Tayaş'tan bir kadın işçi
***
Pandemi döneminde fabrikaya borçlandık. Bayramda erzak, çikolata, harçlık gibi şeyler verilir. Patronlar bizlere borç kağıtlarını verdiler. Elimize doğru düzgün bir maaş geçmedi. Şimdi mesailere zorluyorlar. Mesailere “gönüllü” kalanlardanım; borçlarımı kapatmak, elimize daha fazla ücret geçmesi için. Her şey ateş pahası, önümüz kış. Çocuğumun ihtiyaçları için alışveriş yaptım, aldığım para olduğu gibi gitti. Şimdi tekrar mesaileri gözlüyorum. Kızımı mutlu etmek istiyorum ama onun ihtiyaçları ve isteklerini karşılamak için de sürekli mesailere gitmek durumunda kalıyorum. Zaten çalışmam nedeniyle çok fazla zaman geçiremiyorum bir de mesailer olunca yüzünü göremez oluyorum. Kızım ona aldığım giysilere sevinirken, bundan dolayı mesaiye kalmam gerektiği için üzülüyor. Bir de bu koronavirüs sürecinde eğitimden geri kaldı. Kimi aileler bilgisayar, tablet alabildi fakat ben evdeki televizyonda EBA sistemini bile kuramadım. Çocuğumun eğitimden geri kalması, benim için şiddet.

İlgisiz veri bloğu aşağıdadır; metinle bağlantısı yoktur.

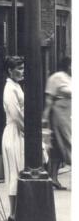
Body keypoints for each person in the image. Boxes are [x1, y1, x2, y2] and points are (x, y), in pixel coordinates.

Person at [1, 55, 25, 221]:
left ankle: (18, 212)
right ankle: (13, 214)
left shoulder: (16, 86)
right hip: (14, 131)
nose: (22, 71)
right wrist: (28, 131)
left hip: (19, 131)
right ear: (10, 70)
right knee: (14, 171)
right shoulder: (9, 88)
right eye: (19, 68)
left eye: (23, 68)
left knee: (20, 170)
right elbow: (16, 114)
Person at [42, 56, 71, 190]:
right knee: (67, 143)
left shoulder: (70, 77)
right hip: (60, 115)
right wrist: (45, 117)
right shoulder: (56, 77)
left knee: (58, 149)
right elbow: (49, 99)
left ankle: (53, 178)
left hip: (69, 114)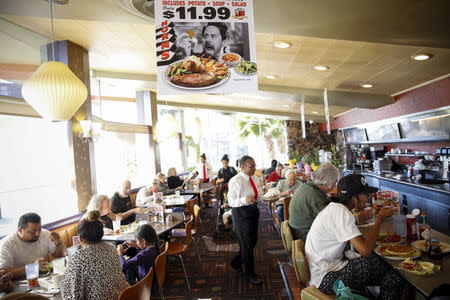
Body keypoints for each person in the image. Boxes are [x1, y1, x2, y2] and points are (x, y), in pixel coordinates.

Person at [305, 174, 405, 299]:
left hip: (320, 272)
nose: (368, 198)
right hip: (327, 278)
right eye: (365, 194)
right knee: (393, 266)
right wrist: (379, 218)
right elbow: (365, 250)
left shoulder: (335, 208)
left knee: (394, 277)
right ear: (354, 197)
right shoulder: (340, 211)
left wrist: (359, 218)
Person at [61, 210, 129, 300]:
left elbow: (72, 294)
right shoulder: (111, 248)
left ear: (80, 239)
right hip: (125, 295)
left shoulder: (78, 258)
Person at [227, 155, 263, 285]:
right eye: (251, 166)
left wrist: (266, 196)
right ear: (242, 167)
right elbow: (231, 201)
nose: (254, 168)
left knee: (252, 242)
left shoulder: (255, 178)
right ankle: (250, 273)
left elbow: (258, 195)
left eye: (254, 165)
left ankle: (236, 263)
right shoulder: (235, 181)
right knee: (247, 244)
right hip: (241, 213)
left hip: (253, 211)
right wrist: (244, 199)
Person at [0, 213, 67, 278]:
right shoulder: (7, 244)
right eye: (33, 231)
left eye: (39, 229)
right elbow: (2, 273)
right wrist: (32, 267)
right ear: (20, 230)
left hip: (44, 277)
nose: (38, 234)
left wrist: (59, 244)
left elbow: (61, 257)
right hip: (19, 283)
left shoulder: (45, 234)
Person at [288, 162, 340, 241]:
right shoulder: (316, 196)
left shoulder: (307, 186)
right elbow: (332, 222)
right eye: (334, 183)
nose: (335, 186)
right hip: (304, 236)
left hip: (297, 231)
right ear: (325, 183)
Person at [117, 224, 159, 289]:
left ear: (143, 241)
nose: (136, 242)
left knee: (120, 281)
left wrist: (120, 253)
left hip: (146, 285)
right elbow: (145, 250)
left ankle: (133, 290)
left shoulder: (143, 254)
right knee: (130, 267)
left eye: (137, 240)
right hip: (153, 280)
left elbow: (124, 266)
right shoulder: (156, 246)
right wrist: (136, 245)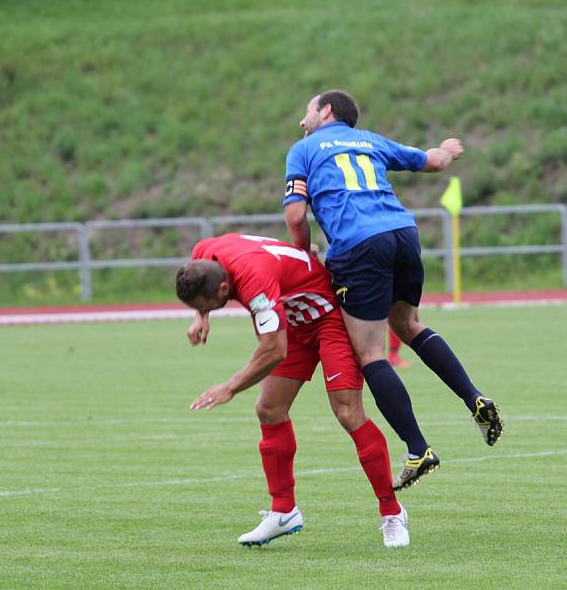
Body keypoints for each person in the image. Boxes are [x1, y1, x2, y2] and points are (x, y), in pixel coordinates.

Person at [283, 89, 503, 489]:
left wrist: (304, 254)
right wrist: (449, 150)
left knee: (370, 354)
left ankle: (418, 450)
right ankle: (474, 398)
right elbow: (434, 161)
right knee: (409, 325)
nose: (302, 122)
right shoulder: (370, 140)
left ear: (326, 111)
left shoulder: (304, 150)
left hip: (358, 247)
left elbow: (296, 215)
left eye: (307, 112)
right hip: (403, 234)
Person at [176, 232, 409, 548]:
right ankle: (283, 511)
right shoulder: (203, 254)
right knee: (269, 408)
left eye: (212, 305)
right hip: (295, 320)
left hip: (329, 318)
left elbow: (274, 349)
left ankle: (392, 513)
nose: (213, 309)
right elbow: (209, 287)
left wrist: (229, 387)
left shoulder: (253, 280)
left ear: (223, 288)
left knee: (348, 412)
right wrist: (201, 314)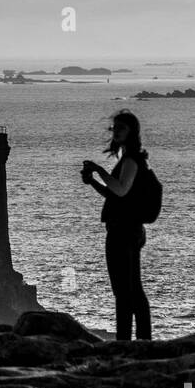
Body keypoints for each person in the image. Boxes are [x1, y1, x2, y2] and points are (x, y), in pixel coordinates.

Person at [81, 110, 152, 341]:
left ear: (132, 132)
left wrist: (100, 170)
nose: (116, 131)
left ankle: (132, 341)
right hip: (126, 230)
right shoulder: (128, 160)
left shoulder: (131, 161)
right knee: (128, 290)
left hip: (124, 232)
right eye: (115, 127)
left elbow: (120, 189)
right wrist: (93, 181)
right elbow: (115, 195)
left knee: (126, 292)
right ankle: (137, 340)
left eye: (121, 128)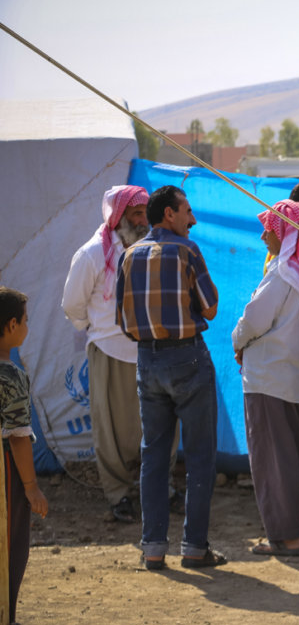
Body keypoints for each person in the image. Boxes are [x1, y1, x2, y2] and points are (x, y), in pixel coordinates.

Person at [116, 185, 226, 570]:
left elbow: (122, 320)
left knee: (154, 456)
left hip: (148, 360)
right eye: (187, 211)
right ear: (169, 214)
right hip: (187, 358)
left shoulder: (128, 255)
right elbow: (210, 308)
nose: (192, 219)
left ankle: (153, 549)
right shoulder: (186, 251)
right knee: (199, 457)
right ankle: (194, 548)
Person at [232, 199, 299, 556]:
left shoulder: (283, 272)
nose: (263, 236)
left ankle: (287, 538)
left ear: (285, 232)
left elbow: (255, 320)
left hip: (270, 378)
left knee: (274, 461)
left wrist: (237, 341)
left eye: (269, 229)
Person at [61, 185, 158, 522]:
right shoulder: (92, 254)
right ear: (117, 217)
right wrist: (97, 327)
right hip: (109, 349)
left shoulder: (152, 248)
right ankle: (119, 494)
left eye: (145, 213)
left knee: (154, 424)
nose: (143, 220)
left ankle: (158, 488)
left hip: (150, 349)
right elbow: (72, 305)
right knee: (112, 430)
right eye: (136, 214)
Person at [1, 287, 48, 625]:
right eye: (26, 321)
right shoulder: (11, 376)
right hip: (5, 476)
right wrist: (31, 488)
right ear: (11, 325)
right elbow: (18, 437)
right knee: (10, 550)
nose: (27, 328)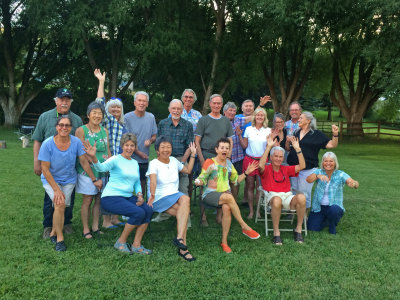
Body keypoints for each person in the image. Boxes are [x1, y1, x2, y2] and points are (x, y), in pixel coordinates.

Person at [84, 133, 153, 254]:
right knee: (138, 212)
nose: (129, 148)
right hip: (110, 197)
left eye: (132, 145)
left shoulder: (134, 163)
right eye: (127, 145)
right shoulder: (115, 159)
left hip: (127, 197)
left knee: (148, 210)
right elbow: (101, 168)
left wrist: (140, 195)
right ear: (122, 146)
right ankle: (121, 242)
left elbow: (137, 181)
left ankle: (136, 244)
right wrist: (94, 157)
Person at [39, 116, 96, 251]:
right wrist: (56, 190)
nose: (64, 128)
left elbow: (83, 161)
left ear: (71, 128)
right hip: (51, 179)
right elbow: (45, 169)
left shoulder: (76, 142)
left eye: (67, 125)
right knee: (60, 203)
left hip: (69, 179)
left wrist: (94, 179)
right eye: (61, 125)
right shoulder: (47, 144)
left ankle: (53, 231)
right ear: (57, 127)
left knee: (60, 207)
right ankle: (60, 239)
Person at [195, 138, 260, 254]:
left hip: (224, 196)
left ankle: (224, 242)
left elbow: (236, 181)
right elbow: (202, 177)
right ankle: (244, 226)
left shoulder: (229, 165)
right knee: (229, 197)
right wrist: (199, 181)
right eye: (222, 148)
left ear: (229, 151)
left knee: (227, 207)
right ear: (216, 149)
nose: (225, 150)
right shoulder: (210, 162)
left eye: (227, 148)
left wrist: (246, 173)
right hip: (209, 195)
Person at [33, 88, 83, 238]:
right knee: (51, 198)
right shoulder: (45, 117)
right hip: (50, 168)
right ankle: (48, 226)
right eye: (61, 99)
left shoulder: (77, 120)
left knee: (69, 197)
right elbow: (37, 140)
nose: (64, 102)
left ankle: (66, 222)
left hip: (69, 168)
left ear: (71, 102)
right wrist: (37, 161)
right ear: (56, 101)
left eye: (67, 100)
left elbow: (80, 143)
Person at [146, 136, 197, 262]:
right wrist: (152, 195)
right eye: (162, 147)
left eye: (168, 147)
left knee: (185, 200)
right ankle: (183, 249)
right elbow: (153, 181)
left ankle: (180, 241)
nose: (166, 150)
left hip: (174, 195)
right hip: (158, 197)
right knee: (183, 215)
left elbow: (188, 170)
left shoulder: (174, 161)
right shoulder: (154, 163)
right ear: (157, 150)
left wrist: (193, 155)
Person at [258, 135, 307, 245]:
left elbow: (302, 166)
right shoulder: (266, 168)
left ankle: (298, 229)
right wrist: (268, 147)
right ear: (271, 157)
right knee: (277, 200)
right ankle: (276, 232)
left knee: (302, 197)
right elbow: (260, 165)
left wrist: (298, 149)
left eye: (281, 157)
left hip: (287, 196)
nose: (278, 159)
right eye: (276, 156)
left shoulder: (286, 168)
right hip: (272, 196)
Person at [94, 69, 126, 229]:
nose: (115, 111)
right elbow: (99, 102)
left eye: (118, 108)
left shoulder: (123, 125)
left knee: (118, 191)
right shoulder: (108, 122)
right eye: (112, 108)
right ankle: (106, 221)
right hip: (109, 164)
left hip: (119, 165)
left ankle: (115, 218)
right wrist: (101, 82)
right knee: (107, 192)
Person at [194, 94, 233, 226]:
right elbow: (197, 141)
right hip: (206, 155)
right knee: (204, 185)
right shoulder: (203, 120)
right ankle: (203, 216)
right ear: (210, 104)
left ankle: (219, 215)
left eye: (219, 103)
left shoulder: (226, 121)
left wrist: (227, 157)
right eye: (214, 103)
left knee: (223, 185)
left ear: (222, 105)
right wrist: (201, 159)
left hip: (222, 158)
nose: (216, 106)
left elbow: (230, 140)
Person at [286, 112, 339, 209]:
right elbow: (290, 149)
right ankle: (293, 213)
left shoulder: (316, 134)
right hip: (293, 168)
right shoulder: (296, 132)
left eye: (301, 118)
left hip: (308, 169)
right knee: (293, 191)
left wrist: (335, 134)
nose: (298, 120)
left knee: (304, 194)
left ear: (308, 120)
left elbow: (332, 145)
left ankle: (304, 216)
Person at [75, 102, 111, 239]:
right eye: (94, 113)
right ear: (88, 114)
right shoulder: (81, 130)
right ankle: (86, 229)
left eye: (100, 113)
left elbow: (108, 150)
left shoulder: (104, 131)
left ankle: (95, 226)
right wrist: (93, 177)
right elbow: (82, 155)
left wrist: (109, 165)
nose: (97, 116)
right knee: (88, 199)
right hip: (88, 171)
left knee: (98, 199)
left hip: (102, 170)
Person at [306, 152, 359, 234]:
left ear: (335, 163)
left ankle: (332, 225)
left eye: (331, 161)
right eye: (326, 161)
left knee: (334, 210)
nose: (328, 163)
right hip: (319, 207)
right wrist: (318, 176)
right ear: (322, 162)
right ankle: (326, 220)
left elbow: (352, 181)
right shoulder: (319, 171)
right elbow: (308, 180)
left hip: (333, 206)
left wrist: (354, 184)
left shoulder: (340, 174)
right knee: (312, 228)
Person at [240, 107, 271, 219]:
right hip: (249, 159)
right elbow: (244, 145)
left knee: (259, 187)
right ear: (254, 116)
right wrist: (239, 135)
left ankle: (257, 211)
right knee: (249, 185)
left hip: (262, 161)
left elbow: (269, 146)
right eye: (258, 115)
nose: (259, 117)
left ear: (264, 117)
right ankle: (251, 211)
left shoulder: (268, 130)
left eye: (262, 115)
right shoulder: (249, 129)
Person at [157, 99, 194, 195]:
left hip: (181, 158)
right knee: (166, 187)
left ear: (182, 111)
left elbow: (190, 146)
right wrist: (162, 160)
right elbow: (158, 145)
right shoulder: (162, 124)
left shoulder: (188, 125)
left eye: (178, 109)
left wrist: (182, 163)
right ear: (169, 109)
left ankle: (184, 208)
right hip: (165, 159)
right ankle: (167, 208)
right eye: (173, 108)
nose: (176, 111)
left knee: (183, 189)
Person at [124, 91, 157, 197]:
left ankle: (141, 203)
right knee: (128, 183)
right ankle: (127, 206)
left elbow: (154, 135)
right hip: (129, 158)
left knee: (142, 182)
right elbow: (127, 140)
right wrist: (138, 152)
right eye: (139, 100)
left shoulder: (151, 117)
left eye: (144, 101)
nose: (142, 103)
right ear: (135, 103)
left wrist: (150, 141)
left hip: (144, 159)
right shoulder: (127, 117)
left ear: (147, 104)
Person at [180, 89, 202, 199]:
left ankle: (187, 205)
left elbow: (201, 133)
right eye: (186, 96)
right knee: (177, 177)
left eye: (191, 97)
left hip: (193, 151)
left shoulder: (198, 115)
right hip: (179, 149)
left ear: (194, 100)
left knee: (189, 178)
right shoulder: (176, 111)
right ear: (183, 98)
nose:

Petrokimya işkolundan bir kadın işçi
***
Ben kadınların yoğun olduğu bir metal fabrikasında çalışıyorum. Kadın işçi sayısı fazla olmasına rağmen saha liderliği, ekip liderliği gibi sorumlulukları genelde erkeklere veriyorlar. Çünkü erkekler daha baskıcı davranıyor, kadın işçiler üzerinde taciz de dahil olmak üzere birçok baskı ve şiddet türünü kullanıyorlar. Ayrıca, fabrikada erkeklerle aynı işi yapsak dahi daha düşük ücret alıyoruz. Bu da kadın işçiler olarak karşılaştığımız bir şiddet türü.
Örneğin çalıştığım yerde bir kadın arkadaşımız, başka bir erkek tarafından üretim alanında fiziki şiddete maruz bırakıldı. Ancak erkeğe hiçbir yaptırım uygulanmadı, kadın ise hem sorguya çekildi hem de sürgün yedi, görev yeri değiştirildi. Yani şiddet uygulayan erkek adeta mükâfatlandırıldı, gerine gerine geziyor fabrikada.
Fabrikada kadınlar olarak karşılaştığımız sorunlar o kadar fazla ki. Mesela ben bu fabrikaya girerken boşanmış olduğum halde “evliyim” demek zorunda kaldım. Buna rağmen çok fazla taciz ve sarkıntılığa maruz kaldım. Sözlü sataşma, cinsel kimliğimize dönük alay ve aşağılama ile çok fazla karşılaşıyoruz. Ancak bunların üstü idareciler tarafından fabrikanın adı çıkmasın diye örtülüyor.
Diğer taraftan özellikle pandeminin yarattığı tabloda aldığımız maaş hiçbir şeye yetmiyor. Geçinemediğimiz için fazla mesai yapıyoruz. Bu sefer de ücretin yarısı vergi kesintilerine gidiyor. Yani bir cenderenin içindeyiz.
Metal işkolundan bir kadın işçi
***
Pandemide artan sorun olarak maddi imkanlarımızın düşmesini söyleyebilirim. İhtiyaçlarımıza güç yetiremiyoruz. Pandemi bizi bu açıdan çok yıprattı.